Task prompt: Write the entries out again exactly as they stand, but without the pictures.

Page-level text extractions
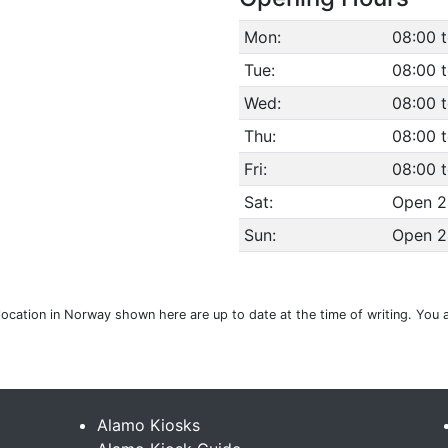
Mon:
08:00 
Tue:
08:00 
Wed:
08:00 
Thu:
08:00 
Fri:
08:00 
Sat:
Open 2
Sun:
Open 2
location in Norway shown here are up to date at the time of writing. You 
Alamo Kiosks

The answer:
Mon:
08:00 
Tue:
08:00 
Wed:
08:00 
Thu:
08:00 
Fri:
08:00 
Sat:
Open 2
Sun:
Open 2
location in Norway shown here are up to date at the time of writing. You 
Alamo Kiosks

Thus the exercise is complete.